### Collected data entries
┏━━

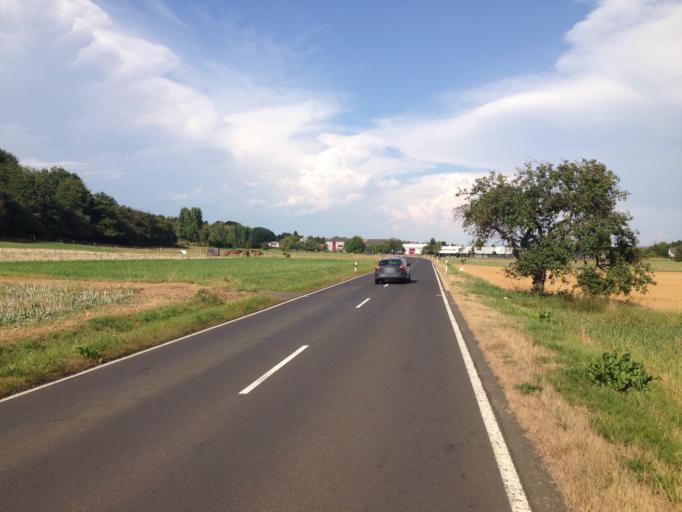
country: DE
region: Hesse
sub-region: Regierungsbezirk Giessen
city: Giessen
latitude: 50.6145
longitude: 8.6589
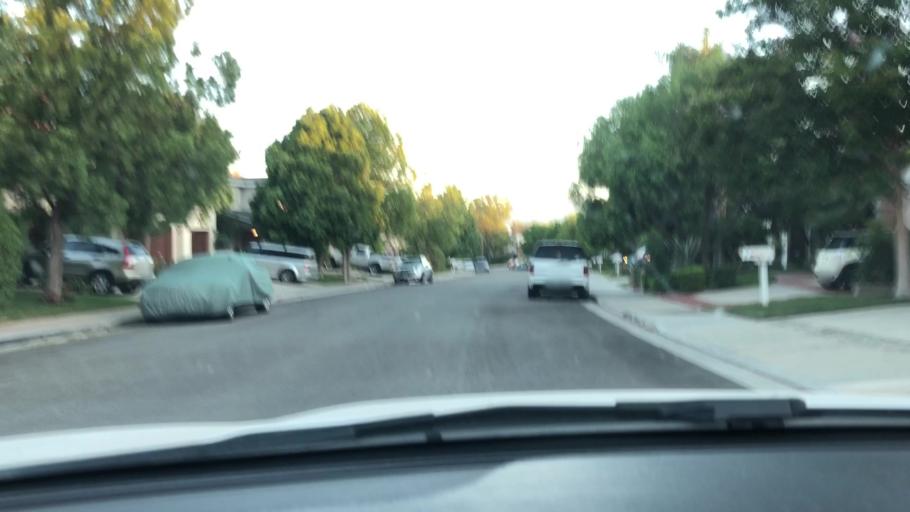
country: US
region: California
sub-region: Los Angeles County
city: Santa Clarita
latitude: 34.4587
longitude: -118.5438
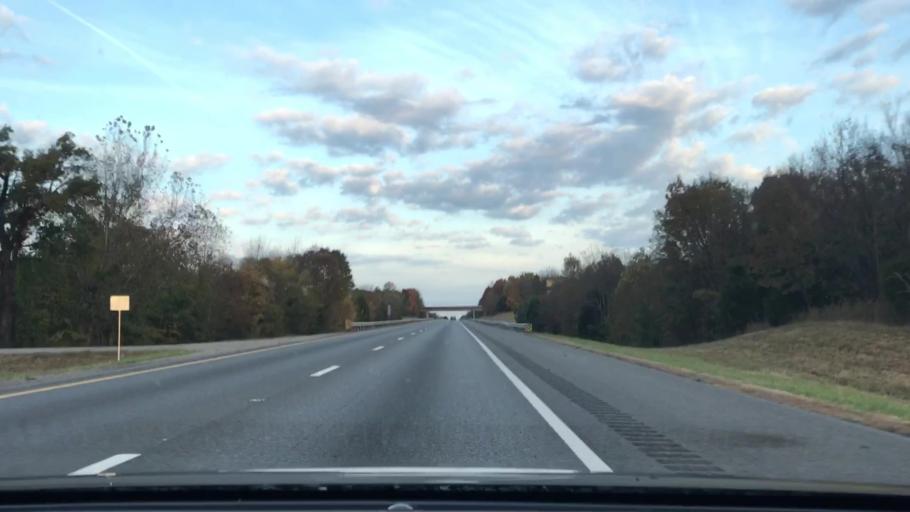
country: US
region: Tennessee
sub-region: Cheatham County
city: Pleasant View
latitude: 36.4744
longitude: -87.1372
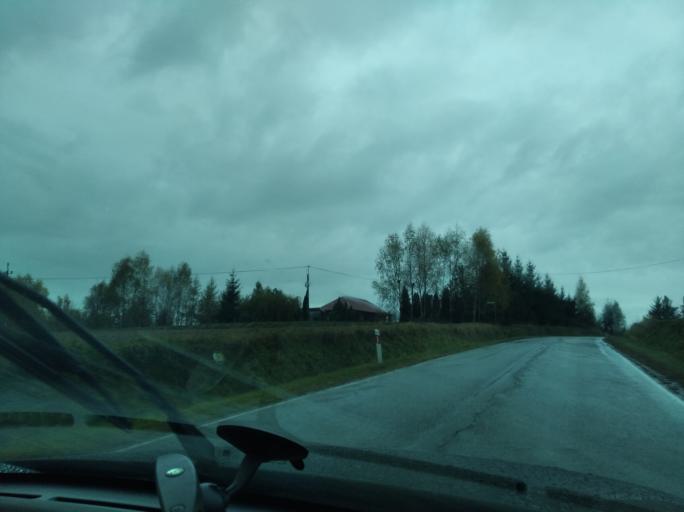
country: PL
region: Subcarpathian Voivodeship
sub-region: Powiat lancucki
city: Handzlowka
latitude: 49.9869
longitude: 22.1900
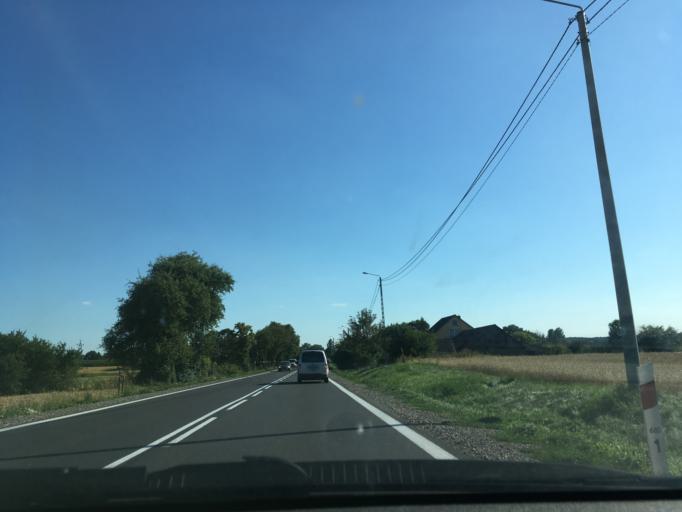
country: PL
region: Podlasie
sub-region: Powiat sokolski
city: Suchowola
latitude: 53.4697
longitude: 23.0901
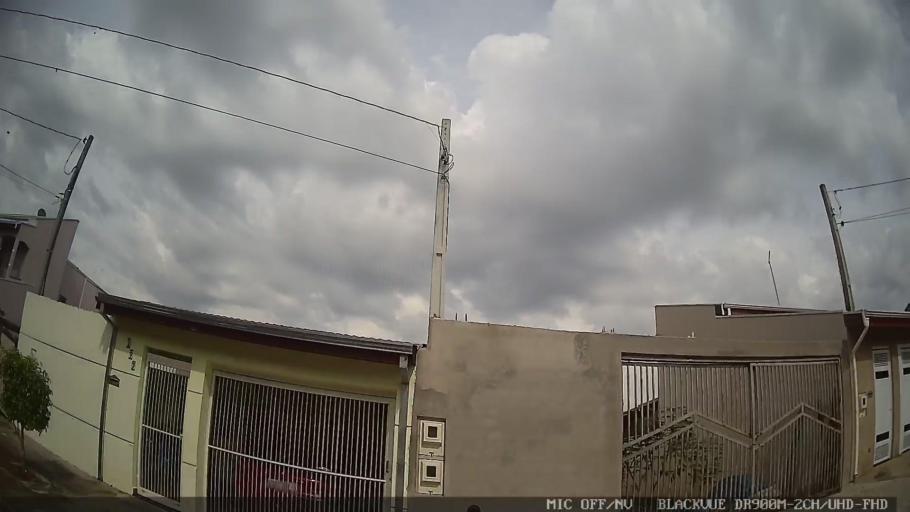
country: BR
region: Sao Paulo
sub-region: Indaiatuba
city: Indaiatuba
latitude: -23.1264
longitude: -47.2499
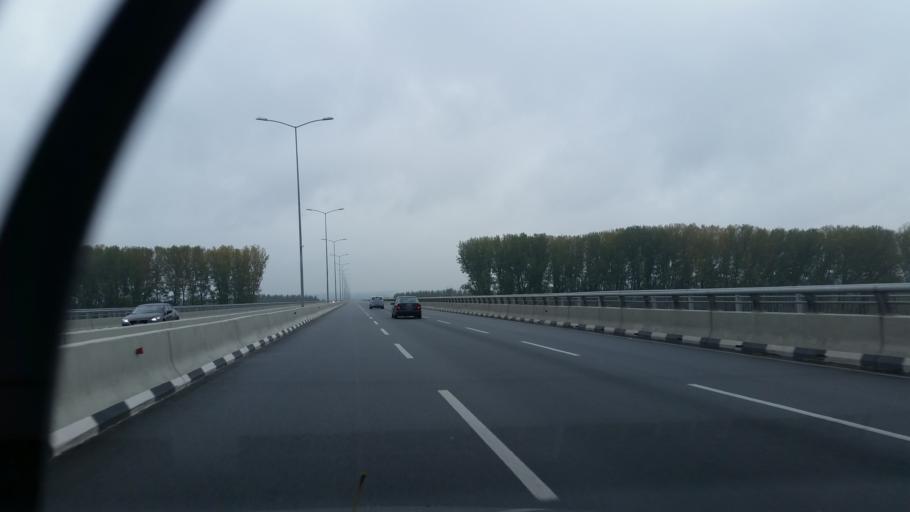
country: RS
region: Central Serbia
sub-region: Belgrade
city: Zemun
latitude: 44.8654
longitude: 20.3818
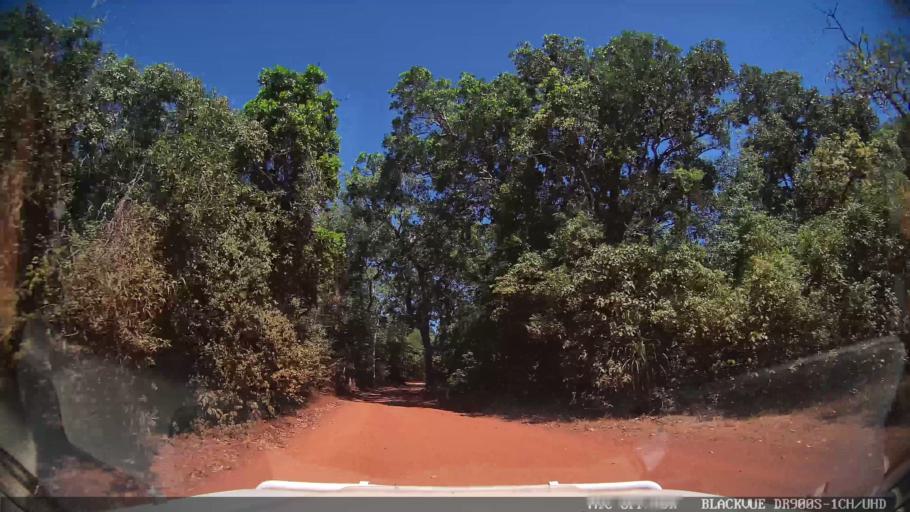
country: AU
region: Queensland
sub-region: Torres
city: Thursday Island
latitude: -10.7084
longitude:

┗━━

### Exercise
Reproduce every line of the material above verbatim, leaving out the pictures.

### Completed exercise
country: DE
region: Hesse
sub-region: Regierungsbezirk Giessen
city: Giessen
latitude: 50.6145
longitude: 8.6589
country: US
region: California
sub-region: Los Angeles County
city: Santa Clarita
latitude: 34.4587
longitude: -118.5438
country: US
region: Tennessee
sub-region: Cheatham County
city: Pleasant View
latitude: 36.4744
longitude: -87.1372
country: PL
region: Subcarpathian Voivodeship
sub-region: Powiat lancucki
city: Handzlowka
latitude: 49.9869
longitude: 22.1900
country: PL
region: Podlasie
sub-region: Powiat sokolski
city: Suchowola
latitude: 53.4697
longitude: 23.0901
country: BR
region: Sao Paulo
sub-region: Indaiatuba
city: Indaiatuba
latitude: -23.1264
longitude: -47.2499
country: RS
region: Central Serbia
sub-region: Belgrade
city: Zemun
latitude: 44.8654
longitude: 20.3818
country: AU
region: Queensland
sub-region: Torres
city: Thursday Island
latitude: -10.7084
longitude:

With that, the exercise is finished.